Calverton Woman Pleas On Internet to Save Family Farmstand

A fundraiser will also be held Oct. 20 to help save Cheryl's Farm Stand.

The owner of a well-loved North Fork family farmstand has turned to the internet in a desperate plea to save her business.

Cheryl Pelis, owner of Cheryl’s Farm Stand, which has been selling bountiful fresh produce for 30 years, has enlisted the help of Go Fund Me, an internet fundraising site, to help save the farmstand that has seen many harvests, and which is deeply rooted in her family's history.

In four days, she has raised $675 of the $299,000 she needs to buy the land on which her farmstand and family home are sited.

In addition, a fundraiser will be held at Cheryl's Farm Stand on Oct. 20, from noon to 4 p.m., as Bach Grazina East End Orthodontics presents a "Fall Festival and Family Picture Day," with a free pumpkin for each family, a pumpkin decorating station, face painting, family fun activities including corn hole and potato sack races, and family photos by Caroline Rocchetta. Admission is free.

"I have operated Cheryl’s Farm Stand since I was about eight years old," Pelis wrote. "I remember being so little that I had a hard time heading across the fields at 6 a.m. to help my dad pick strawberries. I’m older now, let’s say a lot older, and nothing brings me more joy than farming the land that has been in my family for over 200 years."

The Farm Stand, Pelis said, is set on what was once a 30-acre parcel.
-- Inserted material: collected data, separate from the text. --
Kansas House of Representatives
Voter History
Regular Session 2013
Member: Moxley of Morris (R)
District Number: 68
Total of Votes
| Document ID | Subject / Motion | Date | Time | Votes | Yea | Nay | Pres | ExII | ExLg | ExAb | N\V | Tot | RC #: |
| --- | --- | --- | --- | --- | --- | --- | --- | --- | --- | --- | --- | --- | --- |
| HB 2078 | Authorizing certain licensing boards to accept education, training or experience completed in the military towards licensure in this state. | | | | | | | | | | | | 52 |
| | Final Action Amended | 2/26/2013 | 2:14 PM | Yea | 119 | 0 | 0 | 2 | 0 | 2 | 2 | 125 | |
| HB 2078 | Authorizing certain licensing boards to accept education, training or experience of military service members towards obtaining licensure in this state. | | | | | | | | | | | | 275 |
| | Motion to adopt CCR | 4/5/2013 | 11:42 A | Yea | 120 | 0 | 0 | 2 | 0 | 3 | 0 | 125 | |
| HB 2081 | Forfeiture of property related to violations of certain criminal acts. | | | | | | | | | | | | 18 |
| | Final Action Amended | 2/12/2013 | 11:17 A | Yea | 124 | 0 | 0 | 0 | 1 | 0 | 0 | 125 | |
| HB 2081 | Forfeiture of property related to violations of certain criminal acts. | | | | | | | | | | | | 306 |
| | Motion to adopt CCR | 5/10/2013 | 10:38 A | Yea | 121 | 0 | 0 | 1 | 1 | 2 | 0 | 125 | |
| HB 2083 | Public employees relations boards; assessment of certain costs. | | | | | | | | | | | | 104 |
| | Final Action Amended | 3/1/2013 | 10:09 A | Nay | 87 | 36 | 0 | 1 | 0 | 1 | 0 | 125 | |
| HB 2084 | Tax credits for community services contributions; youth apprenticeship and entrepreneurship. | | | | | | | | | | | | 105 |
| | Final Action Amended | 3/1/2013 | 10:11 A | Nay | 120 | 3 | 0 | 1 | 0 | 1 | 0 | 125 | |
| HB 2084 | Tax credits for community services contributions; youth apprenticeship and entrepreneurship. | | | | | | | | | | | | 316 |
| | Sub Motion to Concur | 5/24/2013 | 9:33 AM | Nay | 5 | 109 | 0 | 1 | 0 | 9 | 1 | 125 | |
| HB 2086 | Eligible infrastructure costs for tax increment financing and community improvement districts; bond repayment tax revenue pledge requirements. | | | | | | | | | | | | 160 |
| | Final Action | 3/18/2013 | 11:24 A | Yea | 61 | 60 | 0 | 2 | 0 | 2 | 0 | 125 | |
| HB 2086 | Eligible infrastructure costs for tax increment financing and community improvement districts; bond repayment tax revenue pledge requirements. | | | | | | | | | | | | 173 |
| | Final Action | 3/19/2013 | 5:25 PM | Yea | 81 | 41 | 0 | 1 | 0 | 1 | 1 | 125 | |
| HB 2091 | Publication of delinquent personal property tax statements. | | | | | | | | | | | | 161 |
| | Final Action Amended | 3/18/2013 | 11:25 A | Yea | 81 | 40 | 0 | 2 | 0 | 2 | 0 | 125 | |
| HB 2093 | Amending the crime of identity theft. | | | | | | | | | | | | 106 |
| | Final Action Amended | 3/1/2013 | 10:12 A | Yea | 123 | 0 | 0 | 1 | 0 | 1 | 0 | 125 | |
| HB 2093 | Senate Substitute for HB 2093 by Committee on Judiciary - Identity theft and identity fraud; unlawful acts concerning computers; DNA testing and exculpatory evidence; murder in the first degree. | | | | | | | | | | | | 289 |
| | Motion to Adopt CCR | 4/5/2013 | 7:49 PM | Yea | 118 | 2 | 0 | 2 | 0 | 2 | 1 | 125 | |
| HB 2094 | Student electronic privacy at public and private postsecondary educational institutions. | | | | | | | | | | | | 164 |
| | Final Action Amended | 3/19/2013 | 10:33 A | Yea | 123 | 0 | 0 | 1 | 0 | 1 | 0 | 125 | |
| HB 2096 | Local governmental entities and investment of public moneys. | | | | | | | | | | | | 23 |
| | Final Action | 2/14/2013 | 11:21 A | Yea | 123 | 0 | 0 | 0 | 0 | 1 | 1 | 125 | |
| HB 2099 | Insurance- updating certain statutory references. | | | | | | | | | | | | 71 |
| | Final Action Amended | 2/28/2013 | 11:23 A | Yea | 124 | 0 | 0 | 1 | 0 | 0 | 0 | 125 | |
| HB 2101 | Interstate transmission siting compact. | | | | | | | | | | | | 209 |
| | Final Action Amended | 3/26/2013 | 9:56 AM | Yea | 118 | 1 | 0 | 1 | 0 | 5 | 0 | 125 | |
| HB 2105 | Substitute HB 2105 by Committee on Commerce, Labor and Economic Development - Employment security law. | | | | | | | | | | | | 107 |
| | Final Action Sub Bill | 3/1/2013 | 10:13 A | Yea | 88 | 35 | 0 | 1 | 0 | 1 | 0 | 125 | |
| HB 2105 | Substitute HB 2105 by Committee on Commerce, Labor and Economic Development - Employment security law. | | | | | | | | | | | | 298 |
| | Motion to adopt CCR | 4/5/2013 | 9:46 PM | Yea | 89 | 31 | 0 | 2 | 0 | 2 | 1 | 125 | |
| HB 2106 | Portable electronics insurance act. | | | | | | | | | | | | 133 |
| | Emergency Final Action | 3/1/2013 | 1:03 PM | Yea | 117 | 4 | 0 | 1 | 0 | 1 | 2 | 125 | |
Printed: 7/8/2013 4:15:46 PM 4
'Today, there is so little land left and what land there is, is being torn away from me, day by day," she wrote. "There is one acre left, the acre that Cheryl’s Farm Stand so proudly sits on. However, since my dad passed away last November that one acre of land, which houses the home that my father and mother have shared, is now up for sale. If this house is sold, my farm stand will go with it."

It is Pelis' most fervent wish to keep her farmstand in the family.
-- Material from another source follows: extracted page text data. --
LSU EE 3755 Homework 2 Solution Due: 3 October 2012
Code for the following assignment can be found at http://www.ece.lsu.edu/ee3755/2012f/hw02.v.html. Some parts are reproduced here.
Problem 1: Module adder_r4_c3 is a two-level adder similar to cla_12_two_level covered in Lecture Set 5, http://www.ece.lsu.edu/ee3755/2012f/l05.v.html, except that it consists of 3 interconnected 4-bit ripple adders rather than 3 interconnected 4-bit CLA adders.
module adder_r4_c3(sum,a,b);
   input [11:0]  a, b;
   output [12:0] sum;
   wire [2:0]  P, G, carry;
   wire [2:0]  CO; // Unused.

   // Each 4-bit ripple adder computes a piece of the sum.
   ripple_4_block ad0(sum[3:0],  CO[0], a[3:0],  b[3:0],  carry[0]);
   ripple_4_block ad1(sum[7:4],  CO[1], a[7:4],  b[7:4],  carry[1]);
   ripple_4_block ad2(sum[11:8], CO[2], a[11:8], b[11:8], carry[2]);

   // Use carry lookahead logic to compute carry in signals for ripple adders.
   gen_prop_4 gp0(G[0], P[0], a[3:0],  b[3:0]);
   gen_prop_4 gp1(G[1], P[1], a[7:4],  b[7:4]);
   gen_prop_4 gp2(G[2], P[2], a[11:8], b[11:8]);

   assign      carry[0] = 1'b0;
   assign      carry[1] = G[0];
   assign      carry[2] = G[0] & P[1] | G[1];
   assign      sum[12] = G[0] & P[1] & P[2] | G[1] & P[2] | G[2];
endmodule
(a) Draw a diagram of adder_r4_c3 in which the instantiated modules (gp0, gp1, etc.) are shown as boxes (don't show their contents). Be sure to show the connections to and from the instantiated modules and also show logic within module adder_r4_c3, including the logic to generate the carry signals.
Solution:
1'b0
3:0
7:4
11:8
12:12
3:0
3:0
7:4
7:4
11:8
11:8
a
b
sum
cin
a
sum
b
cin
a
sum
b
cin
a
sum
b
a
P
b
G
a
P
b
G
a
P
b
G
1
"We had a wonderful upbringing throughout the many generations." she wrote. "I want to keep our family tradition going and continue to continue to farm. I now have grandchildren and my older granddaughter likes nothing more than to help Grandma on the farm, to ride with her daddy, my son, on the tractor."
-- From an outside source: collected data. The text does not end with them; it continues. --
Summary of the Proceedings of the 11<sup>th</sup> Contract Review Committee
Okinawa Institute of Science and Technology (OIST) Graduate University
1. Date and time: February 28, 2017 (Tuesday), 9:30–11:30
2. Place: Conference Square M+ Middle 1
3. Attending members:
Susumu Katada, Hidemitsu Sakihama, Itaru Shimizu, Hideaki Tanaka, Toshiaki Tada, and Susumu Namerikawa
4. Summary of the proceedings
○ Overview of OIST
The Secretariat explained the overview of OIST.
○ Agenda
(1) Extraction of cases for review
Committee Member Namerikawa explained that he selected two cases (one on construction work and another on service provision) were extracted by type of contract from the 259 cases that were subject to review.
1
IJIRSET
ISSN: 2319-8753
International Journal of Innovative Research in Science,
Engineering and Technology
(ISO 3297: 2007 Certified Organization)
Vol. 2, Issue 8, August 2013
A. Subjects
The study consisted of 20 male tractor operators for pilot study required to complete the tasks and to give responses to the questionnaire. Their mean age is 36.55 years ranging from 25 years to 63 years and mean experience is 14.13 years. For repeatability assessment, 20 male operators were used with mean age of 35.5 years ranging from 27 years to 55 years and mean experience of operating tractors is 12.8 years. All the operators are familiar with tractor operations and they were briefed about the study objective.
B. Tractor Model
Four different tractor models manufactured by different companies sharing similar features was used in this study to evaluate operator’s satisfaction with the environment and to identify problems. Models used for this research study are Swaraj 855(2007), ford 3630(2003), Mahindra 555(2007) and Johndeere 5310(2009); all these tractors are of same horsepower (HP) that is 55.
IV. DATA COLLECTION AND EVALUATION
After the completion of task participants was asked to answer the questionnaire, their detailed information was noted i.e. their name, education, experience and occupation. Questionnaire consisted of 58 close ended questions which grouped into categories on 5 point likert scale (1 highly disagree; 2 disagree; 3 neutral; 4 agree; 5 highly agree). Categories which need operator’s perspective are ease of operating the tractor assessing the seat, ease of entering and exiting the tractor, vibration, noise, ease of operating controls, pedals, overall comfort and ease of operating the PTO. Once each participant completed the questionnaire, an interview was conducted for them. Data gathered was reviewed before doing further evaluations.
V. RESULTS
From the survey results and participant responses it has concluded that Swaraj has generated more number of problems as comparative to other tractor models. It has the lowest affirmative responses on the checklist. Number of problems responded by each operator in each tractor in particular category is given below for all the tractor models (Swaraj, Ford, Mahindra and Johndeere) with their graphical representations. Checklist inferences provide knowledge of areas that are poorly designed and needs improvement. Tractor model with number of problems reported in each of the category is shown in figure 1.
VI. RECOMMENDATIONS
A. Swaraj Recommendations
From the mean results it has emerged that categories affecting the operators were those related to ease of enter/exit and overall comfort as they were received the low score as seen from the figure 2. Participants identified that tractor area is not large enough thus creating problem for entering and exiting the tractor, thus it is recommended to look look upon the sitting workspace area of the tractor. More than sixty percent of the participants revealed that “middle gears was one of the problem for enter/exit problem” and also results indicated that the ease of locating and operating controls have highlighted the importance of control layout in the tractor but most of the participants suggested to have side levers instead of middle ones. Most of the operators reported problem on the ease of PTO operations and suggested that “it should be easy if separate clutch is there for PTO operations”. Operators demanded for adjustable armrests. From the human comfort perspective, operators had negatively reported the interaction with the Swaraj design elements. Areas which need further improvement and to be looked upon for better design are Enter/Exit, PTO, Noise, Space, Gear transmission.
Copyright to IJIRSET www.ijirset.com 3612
In addition, Pelis has hopes that a new three-month-old grandson, will one day sing the praises of the farm.

"I honestly don’t know what I will do without my farmstand, my little piece of heaven, a place where I was raised, where I raised my children and now where my grandchildren come to play," she wrote.

The farmstand, she added, symbolizes years of hard work and an abiding love for the community.

"I’ve given my blood, sweat, tears to maintain the operation and a whole bunch of smiles to its' customers," Pelis wrote. "I love to see the look of wonder on someone’s face when I tell them not to worry about paying. If someone doesn’t have the money for veggies I tell them if and when they have it, they can pay me. If not, then it’s my gift. This makes my heart full, I love to give. When I have, I share, it’s quite simple."

She added, "I have never asked for help in my life, but I do need help now."

Her goal, Pelis said, is to buy the property now for sale, which includes the farmland, her family’s home, and her "beloved farmstand."

Pelis promised that if she raises the $299,000, she will work tirelessly to help others, donating to food banks and others in need.